**What needs to be done**
Write out the records below exactly, starting at the line containing "pose: elev=180.4 azim=163.9" and continuing through the line containing "Dot at: (292, 253)", including both of those lines.

**Provided entries**
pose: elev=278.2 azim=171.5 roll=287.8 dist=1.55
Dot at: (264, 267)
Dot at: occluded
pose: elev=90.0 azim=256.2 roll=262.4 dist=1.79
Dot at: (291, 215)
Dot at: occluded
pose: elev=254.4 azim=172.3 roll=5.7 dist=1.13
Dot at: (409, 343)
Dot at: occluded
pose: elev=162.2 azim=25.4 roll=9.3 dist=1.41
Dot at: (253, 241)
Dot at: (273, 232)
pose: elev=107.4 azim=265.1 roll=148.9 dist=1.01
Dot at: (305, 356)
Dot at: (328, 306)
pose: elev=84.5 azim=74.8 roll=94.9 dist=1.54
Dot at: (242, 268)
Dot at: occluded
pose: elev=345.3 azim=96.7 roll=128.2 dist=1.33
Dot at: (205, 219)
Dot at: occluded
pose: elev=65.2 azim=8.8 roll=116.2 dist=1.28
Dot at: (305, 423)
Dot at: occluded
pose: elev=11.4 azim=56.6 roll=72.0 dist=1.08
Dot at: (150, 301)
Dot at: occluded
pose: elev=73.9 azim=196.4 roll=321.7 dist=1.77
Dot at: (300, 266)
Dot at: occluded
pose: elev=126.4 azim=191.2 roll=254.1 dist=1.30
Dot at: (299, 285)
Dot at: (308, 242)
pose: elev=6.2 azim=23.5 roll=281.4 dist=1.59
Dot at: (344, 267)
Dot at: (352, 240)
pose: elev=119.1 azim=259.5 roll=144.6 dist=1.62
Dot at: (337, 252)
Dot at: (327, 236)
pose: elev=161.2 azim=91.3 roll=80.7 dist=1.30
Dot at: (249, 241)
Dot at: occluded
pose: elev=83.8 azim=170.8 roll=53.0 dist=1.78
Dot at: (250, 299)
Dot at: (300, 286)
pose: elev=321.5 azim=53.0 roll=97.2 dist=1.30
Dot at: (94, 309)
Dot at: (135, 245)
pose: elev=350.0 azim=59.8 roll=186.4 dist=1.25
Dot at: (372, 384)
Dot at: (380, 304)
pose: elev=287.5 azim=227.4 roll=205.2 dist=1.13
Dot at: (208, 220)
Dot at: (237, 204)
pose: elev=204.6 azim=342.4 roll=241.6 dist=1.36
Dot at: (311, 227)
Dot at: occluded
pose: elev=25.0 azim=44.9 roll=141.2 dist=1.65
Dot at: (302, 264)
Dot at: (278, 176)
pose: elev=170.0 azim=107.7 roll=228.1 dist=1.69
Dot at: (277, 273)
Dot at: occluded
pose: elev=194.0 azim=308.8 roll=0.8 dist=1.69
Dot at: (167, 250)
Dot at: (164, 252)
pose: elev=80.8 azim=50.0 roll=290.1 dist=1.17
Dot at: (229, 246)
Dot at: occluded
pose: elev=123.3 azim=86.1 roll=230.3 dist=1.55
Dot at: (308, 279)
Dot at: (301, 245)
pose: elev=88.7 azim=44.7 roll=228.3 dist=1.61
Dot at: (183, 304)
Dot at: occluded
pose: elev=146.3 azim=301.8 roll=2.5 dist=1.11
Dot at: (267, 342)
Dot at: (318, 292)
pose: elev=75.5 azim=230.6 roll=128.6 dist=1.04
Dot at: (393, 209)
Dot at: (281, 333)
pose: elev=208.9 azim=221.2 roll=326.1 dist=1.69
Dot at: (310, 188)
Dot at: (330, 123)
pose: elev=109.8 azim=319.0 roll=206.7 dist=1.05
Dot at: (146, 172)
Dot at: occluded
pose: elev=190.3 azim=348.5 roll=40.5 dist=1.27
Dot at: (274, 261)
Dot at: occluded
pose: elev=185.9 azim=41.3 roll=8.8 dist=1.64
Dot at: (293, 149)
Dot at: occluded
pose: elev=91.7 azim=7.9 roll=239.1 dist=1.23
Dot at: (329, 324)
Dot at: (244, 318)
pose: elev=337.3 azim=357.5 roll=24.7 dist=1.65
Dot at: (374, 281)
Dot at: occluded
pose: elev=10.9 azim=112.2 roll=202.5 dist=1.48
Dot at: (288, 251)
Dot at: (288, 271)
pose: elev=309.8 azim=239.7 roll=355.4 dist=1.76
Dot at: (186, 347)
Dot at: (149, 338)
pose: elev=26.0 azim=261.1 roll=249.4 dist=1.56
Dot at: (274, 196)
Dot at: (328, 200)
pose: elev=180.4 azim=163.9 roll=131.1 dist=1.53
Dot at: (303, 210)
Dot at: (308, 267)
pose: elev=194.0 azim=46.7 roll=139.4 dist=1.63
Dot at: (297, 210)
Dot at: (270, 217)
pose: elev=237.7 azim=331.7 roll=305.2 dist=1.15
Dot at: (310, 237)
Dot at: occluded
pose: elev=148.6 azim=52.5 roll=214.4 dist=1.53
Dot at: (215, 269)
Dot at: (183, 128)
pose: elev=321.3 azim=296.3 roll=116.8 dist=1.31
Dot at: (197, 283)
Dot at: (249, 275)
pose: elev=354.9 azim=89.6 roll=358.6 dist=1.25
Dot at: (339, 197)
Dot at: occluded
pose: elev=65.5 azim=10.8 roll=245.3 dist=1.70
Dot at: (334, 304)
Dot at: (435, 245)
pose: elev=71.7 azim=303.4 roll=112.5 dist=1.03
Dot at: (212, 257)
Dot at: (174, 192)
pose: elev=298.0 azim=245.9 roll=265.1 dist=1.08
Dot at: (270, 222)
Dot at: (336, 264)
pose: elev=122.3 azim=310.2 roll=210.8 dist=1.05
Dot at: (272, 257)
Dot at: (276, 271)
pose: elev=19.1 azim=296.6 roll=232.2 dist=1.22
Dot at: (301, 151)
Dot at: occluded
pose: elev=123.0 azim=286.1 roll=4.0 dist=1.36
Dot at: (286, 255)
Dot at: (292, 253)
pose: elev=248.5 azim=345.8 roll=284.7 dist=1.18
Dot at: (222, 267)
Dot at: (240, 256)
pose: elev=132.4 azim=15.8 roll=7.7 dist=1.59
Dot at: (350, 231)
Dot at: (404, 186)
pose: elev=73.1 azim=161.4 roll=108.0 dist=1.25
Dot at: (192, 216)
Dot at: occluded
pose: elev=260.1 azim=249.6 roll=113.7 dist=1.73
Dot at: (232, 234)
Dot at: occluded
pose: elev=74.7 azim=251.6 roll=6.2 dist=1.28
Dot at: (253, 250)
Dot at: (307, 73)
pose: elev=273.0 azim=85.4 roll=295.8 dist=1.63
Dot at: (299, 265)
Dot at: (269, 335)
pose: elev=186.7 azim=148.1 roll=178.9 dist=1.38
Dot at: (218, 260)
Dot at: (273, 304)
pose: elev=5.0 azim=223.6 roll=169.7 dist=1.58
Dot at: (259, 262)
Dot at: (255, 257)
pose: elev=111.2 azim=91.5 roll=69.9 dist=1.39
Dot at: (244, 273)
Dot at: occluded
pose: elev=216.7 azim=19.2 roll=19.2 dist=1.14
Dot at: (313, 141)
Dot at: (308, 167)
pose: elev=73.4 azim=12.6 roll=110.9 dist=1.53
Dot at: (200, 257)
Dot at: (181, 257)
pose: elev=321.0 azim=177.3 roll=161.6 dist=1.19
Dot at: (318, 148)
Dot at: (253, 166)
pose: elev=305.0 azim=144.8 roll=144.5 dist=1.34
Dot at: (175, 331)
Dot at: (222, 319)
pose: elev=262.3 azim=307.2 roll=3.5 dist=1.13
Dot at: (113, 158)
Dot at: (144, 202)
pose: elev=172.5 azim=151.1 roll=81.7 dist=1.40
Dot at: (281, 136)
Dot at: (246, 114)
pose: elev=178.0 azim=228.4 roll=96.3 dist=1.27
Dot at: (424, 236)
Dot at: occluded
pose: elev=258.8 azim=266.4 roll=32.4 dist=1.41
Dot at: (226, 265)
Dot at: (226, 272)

**Worked solution**
pose: elev=180.4 azim=163.9 roll=131.1 dist=1.53
Dot at: (303, 210)
Dot at: (308, 267)
pose: elev=194.0 azim=46.7 roll=139.4 dist=1.63
Dot at: (297, 210)
Dot at: (270, 217)
pose: elev=237.7 azim=331.7 roll=305.2 dist=1.15
Dot at: (310, 237)
Dot at: occluded
pose: elev=148.6 azim=52.5 roll=214.4 dist=1.53
Dot at: (215, 269)
Dot at: (183, 128)
pose: elev=321.3 azim=296.3 roll=116.8 dist=1.31
Dot at: (197, 283)
Dot at: (249, 275)
pose: elev=354.9 azim=89.6 roll=358.6 dist=1.25
Dot at: (339, 197)
Dot at: occluded
pose: elev=65.5 azim=10.8 roll=245.3 dist=1.70
Dot at: (334, 304)
Dot at: (435, 245)
pose: elev=71.7 azim=303.4 roll=112.5 dist=1.03
Dot at: (212, 257)
Dot at: (174, 192)
pose: elev=298.0 azim=245.9 roll=265.1 dist=1.08
Dot at: (270, 222)
Dot at: (336, 264)
pose: elev=122.3 azim=310.2 roll=210.8 dist=1.05
Dot at: (272, 257)
Dot at: (276, 271)
pose: elev=19.1 azim=296.6 roll=232.2 dist=1.22
Dot at: (301, 151)
Dot at: occluded
pose: elev=123.0 azim=286.1 roll=4.0 dist=1.36
Dot at: (286, 255)
Dot at: (292, 253)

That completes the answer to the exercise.